Por supuesto, hace trampas. Echa abajo la cuarta pared y arrolla todos los espacios del teatro, las butacas, los palcos. Los usa dentro de la trama como escenario natural y los aplica también como contraste, terminando en un plano imposible de exteriores que desborda el escenario. Pero sobre todo, juega a señalar el drama, reserva algunos de los momentos más teatrales de los personajes para que los reciten sobre el escenario. Reivindica esa teatralidad en las emociones y la verdad alejada del realismo. Es por ello que una obra clásica de estas características le sirve bien.

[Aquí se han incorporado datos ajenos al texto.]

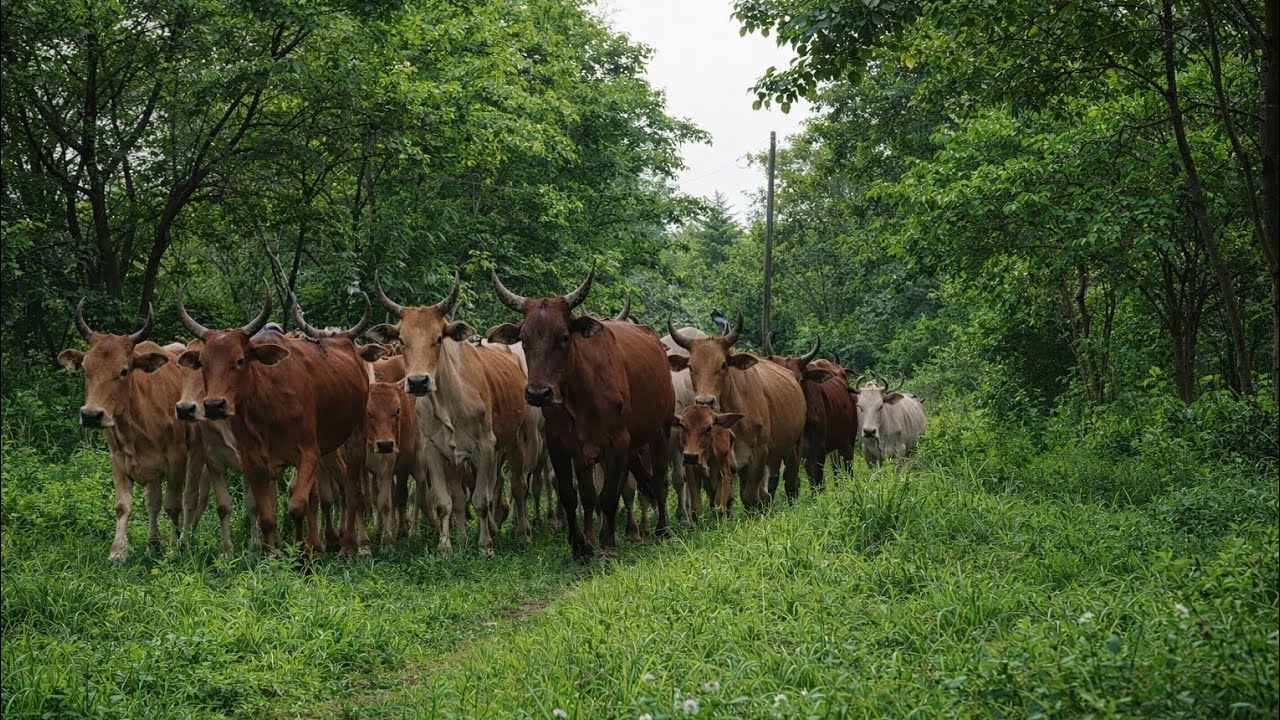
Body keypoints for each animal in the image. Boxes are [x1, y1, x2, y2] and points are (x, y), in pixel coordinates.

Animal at [57, 301, 191, 562]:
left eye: (124, 370)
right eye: (85, 369)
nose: (91, 415)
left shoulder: (177, 460)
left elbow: (173, 505)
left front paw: (174, 547)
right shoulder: (119, 460)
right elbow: (123, 506)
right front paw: (118, 551)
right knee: (152, 503)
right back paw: (153, 544)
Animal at [174, 289, 372, 557]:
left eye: (240, 360)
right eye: (203, 363)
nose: (214, 405)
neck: (267, 403)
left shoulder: (308, 453)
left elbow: (297, 505)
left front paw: (304, 552)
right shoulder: (252, 462)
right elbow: (267, 515)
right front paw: (274, 555)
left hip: (355, 437)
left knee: (351, 490)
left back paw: (349, 545)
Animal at [368, 271, 530, 555]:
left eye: (438, 338)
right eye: (402, 340)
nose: (418, 382)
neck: (447, 403)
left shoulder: (485, 447)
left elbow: (481, 499)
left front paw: (485, 545)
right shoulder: (433, 451)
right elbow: (446, 502)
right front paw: (446, 547)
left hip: (514, 441)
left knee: (516, 487)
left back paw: (520, 532)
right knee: (461, 496)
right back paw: (467, 536)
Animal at [487, 266, 674, 559]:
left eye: (564, 337)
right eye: (524, 340)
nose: (538, 393)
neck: (581, 395)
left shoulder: (618, 443)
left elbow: (608, 495)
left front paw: (607, 545)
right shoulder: (562, 445)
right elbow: (575, 495)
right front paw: (581, 545)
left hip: (660, 432)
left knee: (660, 480)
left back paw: (662, 529)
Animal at [666, 311, 805, 509]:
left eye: (723, 364)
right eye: (691, 366)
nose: (705, 401)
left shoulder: (759, 454)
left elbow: (749, 497)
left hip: (793, 447)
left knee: (791, 482)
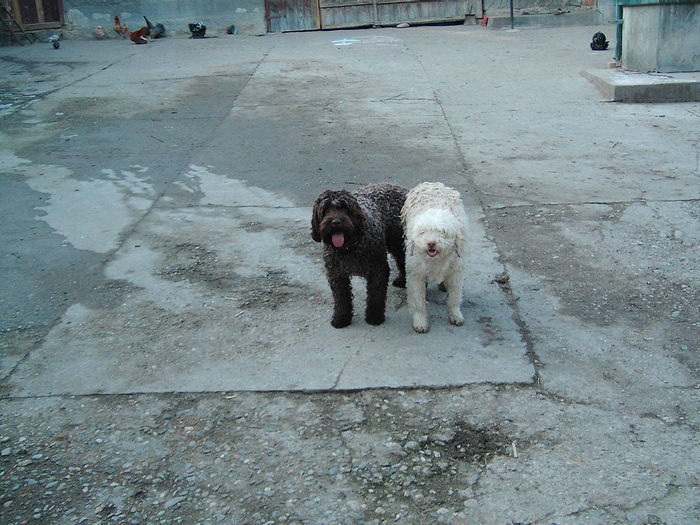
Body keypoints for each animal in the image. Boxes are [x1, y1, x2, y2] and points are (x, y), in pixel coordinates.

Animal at [402, 182, 468, 332]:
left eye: (442, 232)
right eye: (423, 232)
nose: (431, 243)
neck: (435, 260)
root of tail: (433, 183)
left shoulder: (456, 272)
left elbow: (455, 297)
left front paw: (455, 314)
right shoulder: (416, 274)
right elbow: (418, 301)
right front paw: (420, 321)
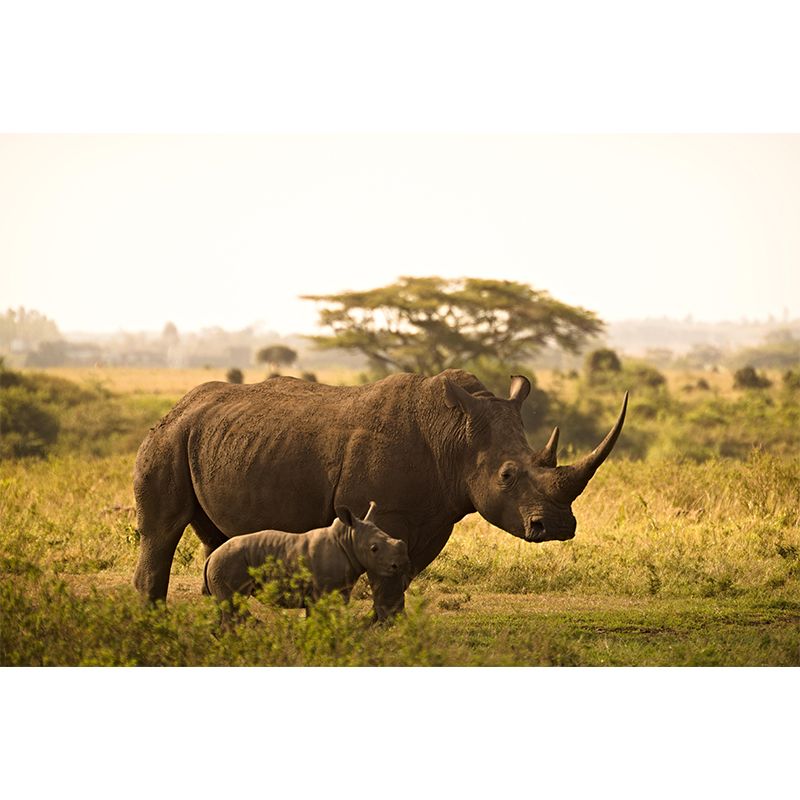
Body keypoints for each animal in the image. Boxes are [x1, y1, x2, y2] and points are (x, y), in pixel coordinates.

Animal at [202, 501, 411, 618]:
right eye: (374, 549)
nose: (401, 565)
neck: (348, 540)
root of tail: (211, 557)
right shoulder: (323, 592)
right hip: (227, 563)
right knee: (233, 606)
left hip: (222, 564)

Pero quizá, lo más impactante es su juego con la técnica, especialmente con el sonido. Como convierte un tren de juguete en algo real, pesado y poderoso, con un cambio de luz, con el sonido y con una nueva posición del objeto. Como inquieta, emociona, duele o asombra con el simple uso del sonido. Cómo mezcla con la banda sonora los ruidos, de la misma manera en que ya lo hacía con la máquina de escribir en Expiación. Wright recuerda a Saura por su escenificación artificiosa, pero con muchos más matices y talento (también presupuesto, claro). Recuerda a Bazz Luhrmann por su explosión barroca, pero con una sutileza, precisión y delicadeza que el otro no tiene. Consigue encuadres brillantes y muy emocionales, y rueda la pasión entre los amantes, de una manera deliciosamente dulce, con besos húmedos y con la tensión de la piel casi palpable. Se enamora del cuello de Knightley como ya lo hizo en Orgullo y prejuicio y, por supuesto, lo transmite.

Es una pena que la película no sea redonda, precisamente porque esta apuesta arriesgada no se quiere llevar hasta el final, y termina quedando algo descafeinada y a veces tramposa por no ser fiel a sí misma. Por lo demás, contiene momentos memorables, de aplauso, que quedan ya entre lo mejor que veremos este año. Confiemos en que Wright siga arriesgando.